The Problem With Always Blaming Climate Change For Natural Disasters

Climate change is real, but a closer look at the science shows there are many factors that contribute to weather-related disasters. It is important to raise awareness about the long-term impact of global warming, but there's a risk in overstating its role in the latest floods or fires.

People on foot, on bikes, motorcycles, scooters and cars navigate through a flooded street during the day time.

Karachi - People wade through flood water after heavy rain in a southern Pakistani city

Xinhua / ZUMA
Axel Bojanowski

-Analysis-

BERLIN — In September, thousands of people lost their lives when dams collapsed during flooding in Libya. Engineers had warned that the dams were structurally unsound.

Two years ago, dozens died in floods in western Germany, a region that had experienced a number of similar floods in earlier centuries, where thousands of houses had been built on the natural floodplain.

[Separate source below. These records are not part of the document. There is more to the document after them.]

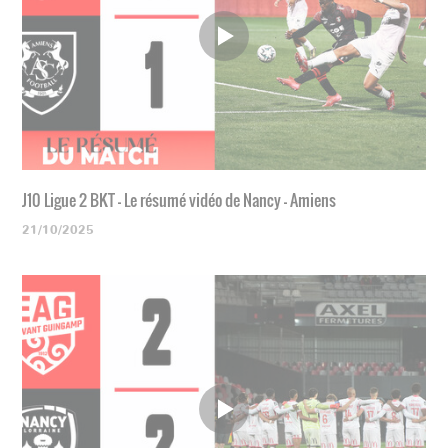
J10 Ligue 2 BKT - Le résumé vidéo de Nancy - Amiens
21/10/2025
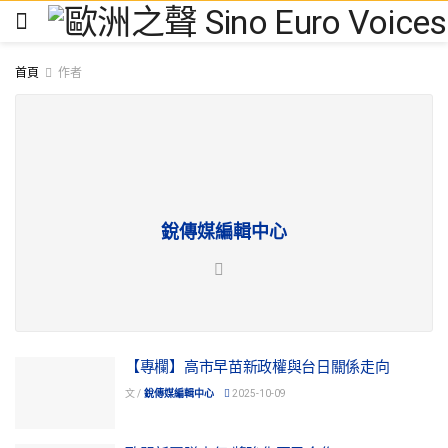
首頁
作者
銳傳媒編輯中心
【專欄】高市早苗新政權與台日關係走向
文 /
銳傳媒編輯中心
2025-10-09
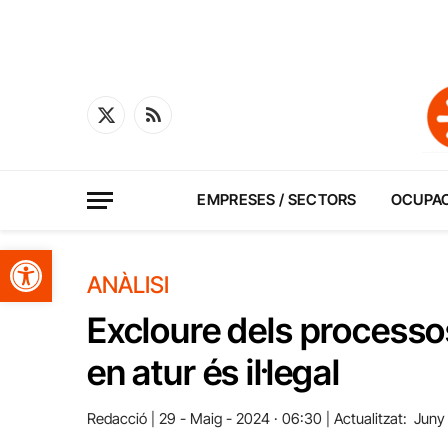
X
RSS
(Twitter)
EMPRESES / SECTORS
OCUPA
Obre la barra d'eines
ANÀLISI
Excloure dels processo
en atur és il·legal
Redacció
29 - Maig - 2024 · 06:30
Actualitzat:
Juny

Last year saw more than 1,000 people lose their lives during monsoon floods in Pakistan. Studies showed that the impact of flooding in the region was exacerbated by the proximity of human settlements, the outdated river management system, high poverty rates and political instability in Pakistan.

There are many factors that contribute to weather-related disasters, but one dominates the headlines: climate change. That is because of so-called attribution studies, which are published very quickly after these disasters to highlight how human-caused climate change contributes to extreme weather events. After the flooding in Libya, German daily Frankfurter Allgemeine Zeitung described climate change as a “serial offender," while the Tageszeitung wrote that “the climate crisis has exacerbated the extreme rainfall."

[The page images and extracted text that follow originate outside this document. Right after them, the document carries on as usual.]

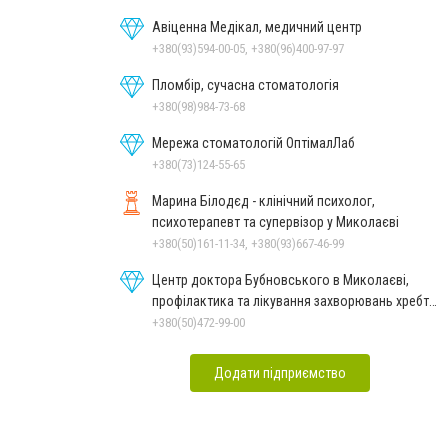
Авіценна Медікал, медичний центр
+380(93)594-00-05, +380(96)400-97-97
Пломбір, сучасна стоматологія
+380(98)984-73-68
Мережа стоматологій ОптімалЛаб
+380(73)124-55-65
Марина Білодєд - клінічний психолог,
психотерапевт та супервізор у Миколаєві
+380(50)161-11-34, +380(93)667-46-99
Центр доктора Бубновського в Миколаєві,
профілактика та лікування захворювань хребта
і суглобів
+380(50)472-99-00
Додати підприємство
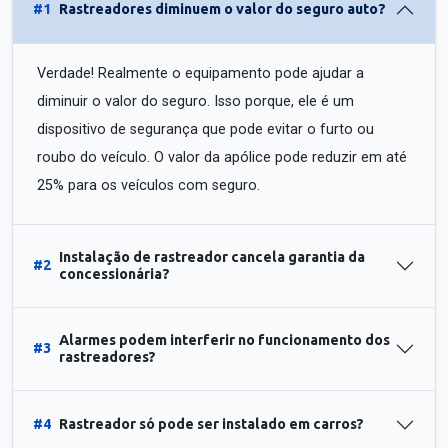
#1
Rastreadores diminuem o valor do seguro auto?
Verdade! Realmente o equipamento pode ajudar a
diminuir o valor do seguro. Isso porque, ele é um
dispositivo de segurança que pode evitar o furto ou
roubo do veículo. O valor da apólice pode reduzir em até
25% para os veículos com seguro.
Instalação de rastreador cancela garantia da
#2
concessionária?
Alarmes podem interferir no funcionamento dos
#3
rastreadores?
#4
Rastreador só pode ser instalado em carros?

The World Weather Attribution initiative (WWA) has once again achieved its aim of using “real-time analysis” to draw attention to the issue: on its website, the institute says its goal is to “analyse and communicate the possible influence of climate change on extreme weather events." Frederike Otto, who works on attribution studies for the WWA, says these reports help to underscore the urgent need for climate action. They transform climate change from an “abstract threat into a concrete one."

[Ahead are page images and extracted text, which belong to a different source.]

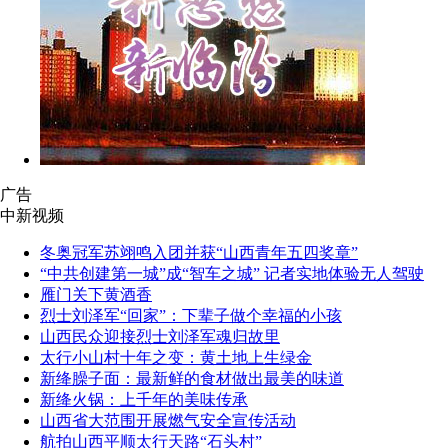
广告
中新视频
冬奥冠军苏翊鸣入团并获“山西青年五四奖章”
“中共创建第一城”成“智车之城” 记者实地体验无人驾驶
雁门关下黄酒香
烈士刘泽军“回家”：下辈子做个幸福的小孩
山西民众迎接烈士刘泽军魂归故里
太行小山村十年之变：黄土地上生绿金
新绛臊子面：最新鲜的食材做出最美的味道
新绛火锅：上千年的美味传承
山西省大范围开展燃气安全宣传活动
航拍山西平顺太行天路“石头村”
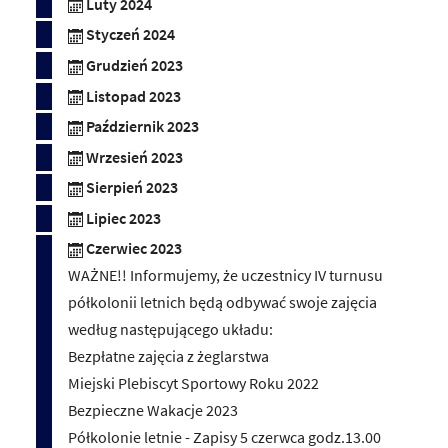
Luty 2024
Styczeń 2024
Grudzień 2023
Listopad 2023
Październik 2023
Wrzesień 2023
Sierpień 2023
Lipiec 2023
Czerwiec 2023
WAŻNE!! Informujemy, że uczestnicy IV turnusu
półkolonii letnich będą odbywać swoje zajęcia
według następującego układu:
Bezpłatne zajęcia z żeglarstwa
Miejski Plebiscyt Sportowy Roku 2022
Bezpieczne Wakacje 2023
Półkolonie letnie - Zapisy 5 czerwca godz.13.00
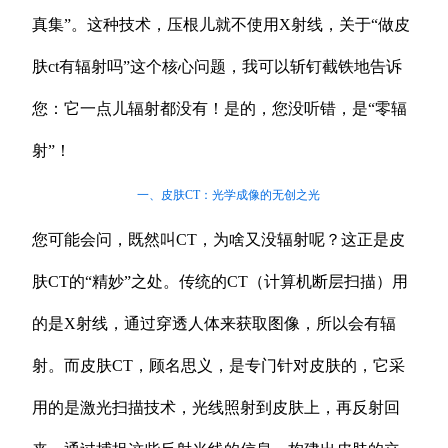
真集”。这种技术，压根儿就不使用X射线，关于“做皮
肤ct有辐射吗”这个核心问题，我可以斩钉截铁地告诉
您：它一点儿辐射都没有！是的，您没听错，是“零辐
射”！
一、皮肤CT：光学成像的无创之光
您可能会问，既然叫CT，为啥又没辐射呢？这正是皮
肤CT的“精妙”之处。传统的CT（计算机断层扫描）用
的是X射线，通过穿透人体来获取图像，所以会有辐
射。而皮肤CT，顾名思义，是专门针对皮肤的，它采
用的是激光扫描技术，光线照射到皮肤上，再反射回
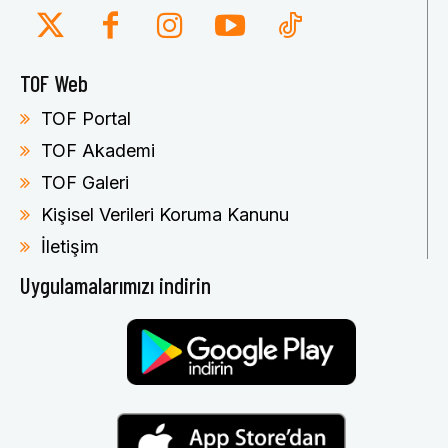
TOF Web
TOF Portal
TOF Akademi
TOF Galeri
Kişisel Verileri Koruma Kanunu
İletişim
Uygulamalarımızı indirin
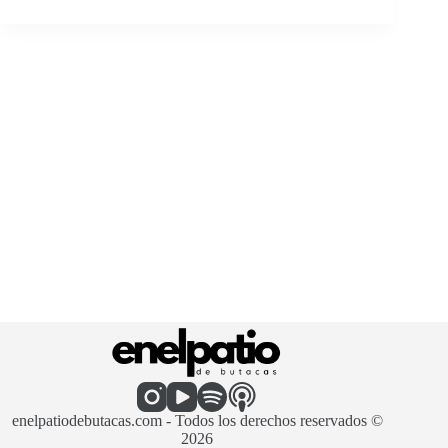
enelpatiodebutacas.com - Todos los derechos reservados ©
2026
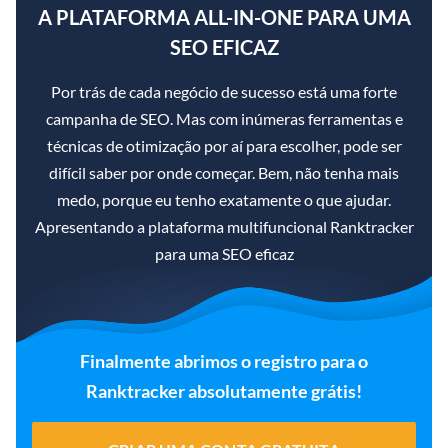
A PLATAFORMA ALL-IN-ONE PARA UMA
SEO EFICAZ
Por trás de cada negócio de sucesso está uma forte
campanha de SEO. Mas com inúmeras ferramentas e
técnicas de otimização por aí para escolher, pode ser
difícil saber por onde começar. Bem, não tenha mais
medo, porque eu tenho exatamente o que ajudar.
Apresentando a plataforma multifuncional Ranktracker
para uma SEO eficaz
Finalmente abrimos o registro para o
Ranktracker absolutamente grátis!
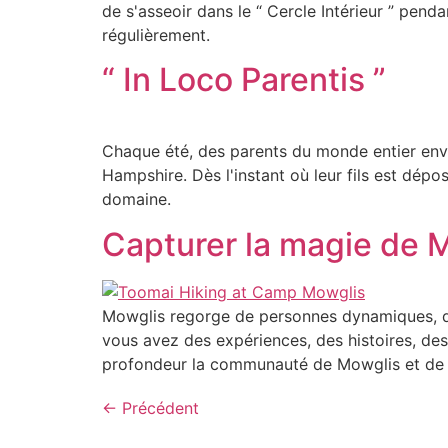
de s'asseoir dans le “ Cercle Intérieur ” pe
régulièrement.
“ In Loco Parentis ”
Chaque été, des parents du monde entier envo
Hampshire. Dès l'instant où leur fils est dépo
domaine.
Capturer la magie de 
Mowglis regorge de personnes dynamiques, de t
vous avez des expériences, des histoires, des 
profondeur la communauté de Mowglis et de pa
←
Précédent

In the immediate aftermath of a weather-related disaster, teams of researchers rush to put together attribution studies – “so that they are ready within the same news cycle," as the New York Times reported. However, these attribution studies do not meet normal scientific standards, as they are published without going through the peer-review process that would be undertaken before publication in a specialist scientific journal. And that creates problems.